Exercise prompt: Take the records below and retype them line by line, from the first line through the one containing "find information quickly."; stop there.

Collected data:
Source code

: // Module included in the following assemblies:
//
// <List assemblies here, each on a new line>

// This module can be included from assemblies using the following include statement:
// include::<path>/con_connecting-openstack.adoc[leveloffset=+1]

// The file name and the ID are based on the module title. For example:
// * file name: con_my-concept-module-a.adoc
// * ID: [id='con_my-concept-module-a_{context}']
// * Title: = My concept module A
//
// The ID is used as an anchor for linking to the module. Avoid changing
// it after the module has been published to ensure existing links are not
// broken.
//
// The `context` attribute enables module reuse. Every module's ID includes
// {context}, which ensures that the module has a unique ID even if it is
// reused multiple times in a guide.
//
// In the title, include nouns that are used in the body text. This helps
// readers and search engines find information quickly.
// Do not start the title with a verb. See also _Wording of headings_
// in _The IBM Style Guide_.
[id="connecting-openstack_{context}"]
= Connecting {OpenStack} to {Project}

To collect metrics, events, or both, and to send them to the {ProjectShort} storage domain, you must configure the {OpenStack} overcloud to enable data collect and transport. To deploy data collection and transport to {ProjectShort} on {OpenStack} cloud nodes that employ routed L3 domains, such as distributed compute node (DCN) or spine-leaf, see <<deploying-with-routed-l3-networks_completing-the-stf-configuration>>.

Result:
Source code

: // Module included in the following assemblies:
//
// <List assemblies here, each on a new line>

// This module can be included from assemblies using the following include statement:
// include::<path>/con_connecting-openstack.adoc[leveloffset=+1]

// The file name and the ID are based on the module title. For example:
// * file name: con_my-concept-module-a.adoc
// * ID: [id='con_my-concept-module-a_{context}']
// * Title: = My concept module A
//
// The ID is used as an anchor for linking to the module. Avoid changing
// it after the module has been published to ensure existing links are not
// broken.
//
// The `context` attribute enables module reuse. Every module's ID includes
// {context}, which ensures that the module has a unique ID even if it is
// reused multiple times in a guide.
//
// In the title, include nouns that are used in the body text. This helps
// readers and search engines find information quickly.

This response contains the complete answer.